## To-do item
You are asked to repeat the listing word for word and to leave out its pictures.
** Opening Task material block **
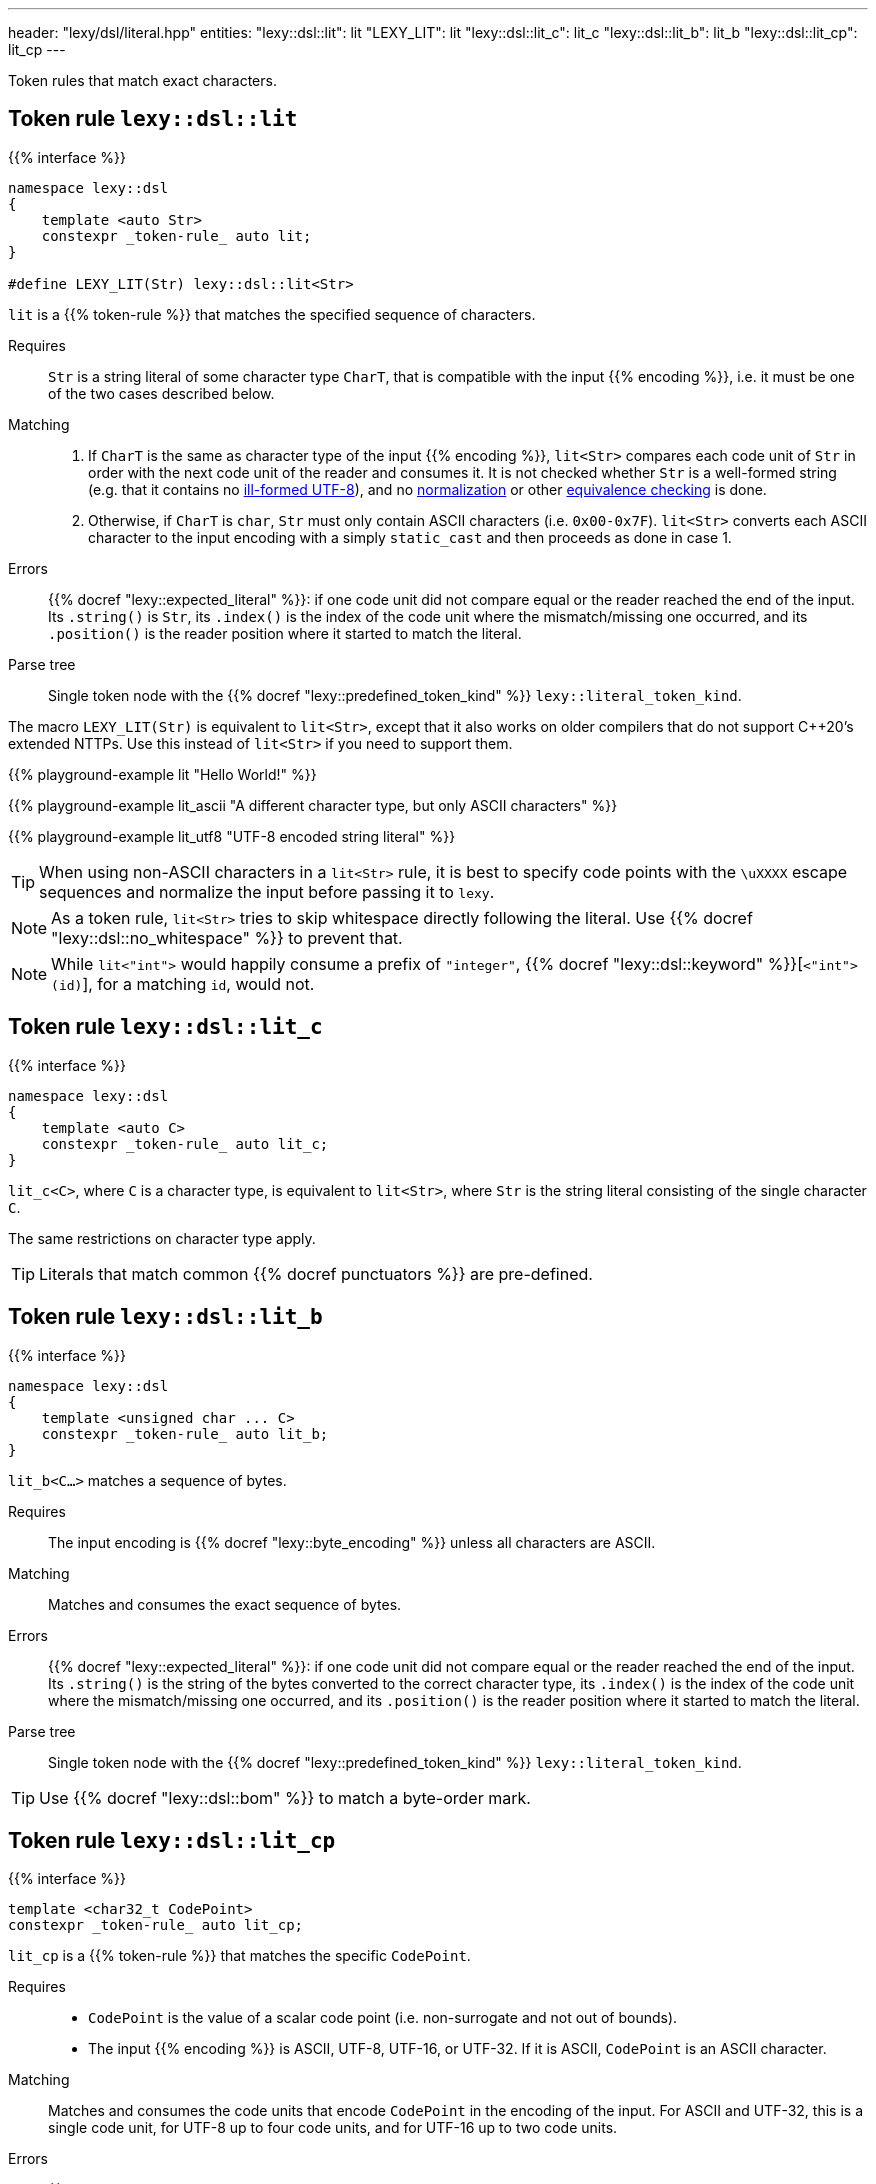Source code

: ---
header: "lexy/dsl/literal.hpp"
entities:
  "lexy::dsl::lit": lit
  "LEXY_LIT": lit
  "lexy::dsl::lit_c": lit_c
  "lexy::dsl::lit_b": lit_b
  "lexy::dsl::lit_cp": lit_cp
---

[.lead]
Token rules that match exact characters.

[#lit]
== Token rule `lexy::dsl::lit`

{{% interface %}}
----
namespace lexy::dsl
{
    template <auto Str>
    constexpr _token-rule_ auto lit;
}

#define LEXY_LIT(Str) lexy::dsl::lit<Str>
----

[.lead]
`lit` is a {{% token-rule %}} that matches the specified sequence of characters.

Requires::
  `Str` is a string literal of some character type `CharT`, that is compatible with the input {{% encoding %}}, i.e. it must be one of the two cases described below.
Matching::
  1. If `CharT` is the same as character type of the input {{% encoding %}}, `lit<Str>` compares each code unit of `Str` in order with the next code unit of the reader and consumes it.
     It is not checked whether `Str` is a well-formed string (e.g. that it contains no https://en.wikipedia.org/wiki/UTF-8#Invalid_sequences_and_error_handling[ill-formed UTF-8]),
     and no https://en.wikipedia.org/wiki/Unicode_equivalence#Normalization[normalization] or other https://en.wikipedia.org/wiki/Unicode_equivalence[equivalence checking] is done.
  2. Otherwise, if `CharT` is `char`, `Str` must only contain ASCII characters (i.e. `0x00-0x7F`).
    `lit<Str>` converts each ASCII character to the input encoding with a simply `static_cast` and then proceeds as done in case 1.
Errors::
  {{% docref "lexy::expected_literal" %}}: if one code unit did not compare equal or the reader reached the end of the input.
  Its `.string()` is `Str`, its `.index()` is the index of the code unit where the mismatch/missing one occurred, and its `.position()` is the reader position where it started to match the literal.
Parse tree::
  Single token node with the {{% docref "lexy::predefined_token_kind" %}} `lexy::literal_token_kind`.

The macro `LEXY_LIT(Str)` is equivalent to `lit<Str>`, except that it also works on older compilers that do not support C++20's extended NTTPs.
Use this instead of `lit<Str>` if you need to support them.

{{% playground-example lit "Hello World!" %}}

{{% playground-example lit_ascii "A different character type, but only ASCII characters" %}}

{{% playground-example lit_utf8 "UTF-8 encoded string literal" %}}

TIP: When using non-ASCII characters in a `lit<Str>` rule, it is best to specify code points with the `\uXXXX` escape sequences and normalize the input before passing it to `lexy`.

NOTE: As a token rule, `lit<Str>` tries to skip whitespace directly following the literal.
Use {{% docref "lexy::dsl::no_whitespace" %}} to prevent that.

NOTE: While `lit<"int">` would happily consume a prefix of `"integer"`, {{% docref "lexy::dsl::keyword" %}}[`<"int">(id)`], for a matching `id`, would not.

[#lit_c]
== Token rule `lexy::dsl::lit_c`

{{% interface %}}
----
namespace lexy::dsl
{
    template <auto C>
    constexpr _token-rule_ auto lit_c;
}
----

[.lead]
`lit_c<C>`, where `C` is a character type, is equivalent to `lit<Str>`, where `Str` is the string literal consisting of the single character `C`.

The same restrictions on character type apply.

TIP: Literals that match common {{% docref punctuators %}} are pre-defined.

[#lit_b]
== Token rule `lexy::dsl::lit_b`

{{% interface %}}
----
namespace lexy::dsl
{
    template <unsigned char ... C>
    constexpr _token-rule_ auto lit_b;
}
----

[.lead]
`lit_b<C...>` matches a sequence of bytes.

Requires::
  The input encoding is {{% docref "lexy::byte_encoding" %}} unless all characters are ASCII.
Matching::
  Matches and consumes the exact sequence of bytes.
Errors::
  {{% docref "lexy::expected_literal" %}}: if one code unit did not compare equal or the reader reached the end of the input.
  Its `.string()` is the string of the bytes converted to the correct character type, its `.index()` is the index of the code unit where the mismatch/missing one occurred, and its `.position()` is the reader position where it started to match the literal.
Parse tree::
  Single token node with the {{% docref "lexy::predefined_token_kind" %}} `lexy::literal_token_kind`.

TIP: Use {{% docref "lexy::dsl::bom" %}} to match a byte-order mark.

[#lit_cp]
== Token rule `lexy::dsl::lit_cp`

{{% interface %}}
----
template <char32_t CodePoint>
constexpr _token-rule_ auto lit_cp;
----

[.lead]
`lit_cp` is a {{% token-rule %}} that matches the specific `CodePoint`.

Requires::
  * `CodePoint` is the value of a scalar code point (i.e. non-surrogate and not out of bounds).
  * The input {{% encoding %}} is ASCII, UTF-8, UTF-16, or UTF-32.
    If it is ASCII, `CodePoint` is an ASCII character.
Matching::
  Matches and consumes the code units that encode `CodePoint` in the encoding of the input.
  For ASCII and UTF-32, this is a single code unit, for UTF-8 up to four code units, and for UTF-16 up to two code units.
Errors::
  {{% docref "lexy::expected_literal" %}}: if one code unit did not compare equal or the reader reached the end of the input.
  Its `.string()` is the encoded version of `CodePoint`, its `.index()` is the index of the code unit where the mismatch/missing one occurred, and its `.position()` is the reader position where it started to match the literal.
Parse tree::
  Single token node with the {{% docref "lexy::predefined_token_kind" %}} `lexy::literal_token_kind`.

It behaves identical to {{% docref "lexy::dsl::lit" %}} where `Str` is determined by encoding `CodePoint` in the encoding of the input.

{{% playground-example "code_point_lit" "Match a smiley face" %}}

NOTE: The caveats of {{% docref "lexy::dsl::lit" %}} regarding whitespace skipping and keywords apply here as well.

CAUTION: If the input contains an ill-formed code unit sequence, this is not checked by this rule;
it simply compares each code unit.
** Closing Task material block **
## Solution
Source code

: ---
header: "lexy/dsl/literal.hpp"
entities:
  "lexy::dsl::lit": lit
  "LEXY_LIT": lit
  "lexy::dsl::lit_c": lit_c
  "lexy::dsl::lit_b": lit_b
  "lexy::dsl::lit_cp": lit_cp
---

[.lead]
Token rules that match exact characters.

[#lit]
== Token rule `lexy::dsl::lit`

{{% interface %}}
----
namespace lexy::dsl
{
    template <auto Str>
    constexpr _token-rule_ auto lit;
}

#define LEXY_LIT(Str) lexy::dsl::lit<Str>
----

[.lead]
`lit` is a {{% token-rule %}} that matches the specified sequence of characters.

Requires::
  `Str` is a string literal of some character type `CharT`, that is compatible with the input {{% encoding %}}, i.e. it must be one of the two cases described below.
Matching::
  1. If `CharT` is the same as character type of the input {{% encoding %}}, `lit<Str>` compares each code unit of `Str` in order with the next code unit of the reader and consumes it.
     It is not checked whether `Str` is a well-formed string (e.g. that it contains no https://en.wikipedia.org/wiki/UTF-8#Invalid_sequences_and_error_handling[ill-formed UTF-8]),
     and no https://en.wikipedia.org/wiki/Unicode_equivalence#Normalization[normalization] or other https://en.wikipedia.org/wiki/Unicode_equivalence[equivalence checking] is done.
  2. Otherwise, if `CharT` is `char`, `Str` must only contain ASCII characters (i.e. `0x00-0x7F`).
    `lit<Str>` converts each ASCII character to the input encoding with a simply `static_cast` and then proceeds as done in case 1.
Errors::
  {{% docref "lexy::expected_literal" %}}: if one code unit did not compare equal or the reader reached the end of the input.
  Its `.string()` is `Str`, its `.index()` is the index of the code unit where the mismatch/missing one occurred, and its `.position()` is the reader position where it started to match the literal.
Parse tree::
  Single token node with the {{% docref "lexy::predefined_token_kind" %}} `lexy::literal_token_kind`.

The macro `LEXY_LIT(Str)` is equivalent to `lit<Str>`, except that it also works on older compilers that do not support C++20's extended NTTPs.
Use this instead of `lit<Str>` if you need to support them.

{{% playground-example lit "Hello World!" %}}

{{% playground-example lit_ascii "A different character type, but only ASCII characters" %}}

{{% playground-example lit_utf8 "UTF-8 encoded string literal" %}}

TIP: When using non-ASCII characters in a `lit<Str>` rule, it is best to specify code points with the `\uXXXX` escape sequences and normalize the input before passing it to `lexy`.

NOTE: As a token rule, `lit<Str>` tries to skip whitespace directly following the literal.
Use {{% docref "lexy::dsl::no_whitespace" %}} to prevent that.

NOTE: While `lit<"int">` would happily consume a prefix of `"integer"`, {{% docref "lexy::dsl::keyword" %}}[`<"int">(id)`], for a matching `id`, would not.

[#lit_c]
== Token rule `lexy::dsl::lit_c`

{{% interface %}}
----
namespace lexy::dsl
{
    template <auto C>
    constexpr _token-rule_ auto lit_c;
}
----

[.lead]
`lit_c<C>`, where `C` is a character type, is equivalent to `lit<Str>`, where `Str` is the string literal consisting of the single character `C`.

The same restrictions on character type apply.

TIP: Literals that match common {{% docref punctuators %}} are pre-defined.

[#lit_b]
== Token rule `lexy::dsl::lit_b`

{{% interface %}}
----
namespace lexy::dsl
{
    template <unsigned char ... C>
    constexpr _token-rule_ auto lit_b;
}
----

[.lead]
`lit_b<C...>` matches a sequence of bytes.

Requires::
  The input encoding is {{% docref "lexy::byte_encoding" %}} unless all characters are ASCII.
Matching::
  Matches and consumes the exact sequence of bytes.
Errors::
  {{% docref "lexy::expected_literal" %}}: if one code unit did not compare equal or the reader reached the end of the input.
  Its `.string()` is the string of the bytes converted to the correct character type, its `.index()` is the index of the code unit where the mismatch/missing one occurred, and its `.position()` is the reader position where it started to match the literal.
Parse tree::
  Single token node with the {{% docref "lexy::predefined_token_kind" %}} `lexy::literal_token_kind`.

TIP: Use {{% docref "lexy::dsl::bom" %}} to match a byte-order mark.

[#lit_cp]
== Token rule `lexy::dsl::lit_cp`

{{% interface %}}
----
template <char32_t CodePoint>
constexpr _token-rule_ auto lit_cp;
----

[.lead]
`lit_cp` is a {{% token-rule %}} that matches the specific `CodePoint`.

Requires::
  * `CodePoint` is the value of a scalar code point (i.e. non-surrogate and not out of bounds).
  * The input {{% encoding %}} is ASCII, UTF-8, UTF-16, or UTF-32.
    If it is ASCII, `CodePoint` is an ASCII character.
Matching::
  Matches and consumes the code units that encode `CodePoint` in the encoding of the input.
  For ASCII and UTF-32, this is a single code unit, for UTF-8 up to four code units, and for UTF-16 up to two code units.
Errors::
  {{% docref "lexy::expected_literal" %}}: if one code unit did not compare equal or the reader reached the end of the input.
  Its `.string()` is the encoded version of `CodePoint`, its `.index()` is the index of the code unit where the mismatch/missing one occurred, and its `.position()` is the reader position where it started to match the literal.
Parse tree::
  Single token node with the {{% docref "lexy::predefined_token_kind" %}} `lexy::literal_token_kind`.

It behaves identical to {{% docref "lexy::dsl::lit" %}} where `Str` is determined by encoding `CodePoint` in the encoding of the input.

{{% playground-example "code_point_lit" "Match a smiley face" %}}

NOTE: The caveats of {{% docref "lexy::dsl::lit" %}} regarding whitespace skipping and keywords apply here as well.

CAUTION: If the input contains an ill-formed code unit sequence, this is not checked by this rule;
it simply compares each code unit.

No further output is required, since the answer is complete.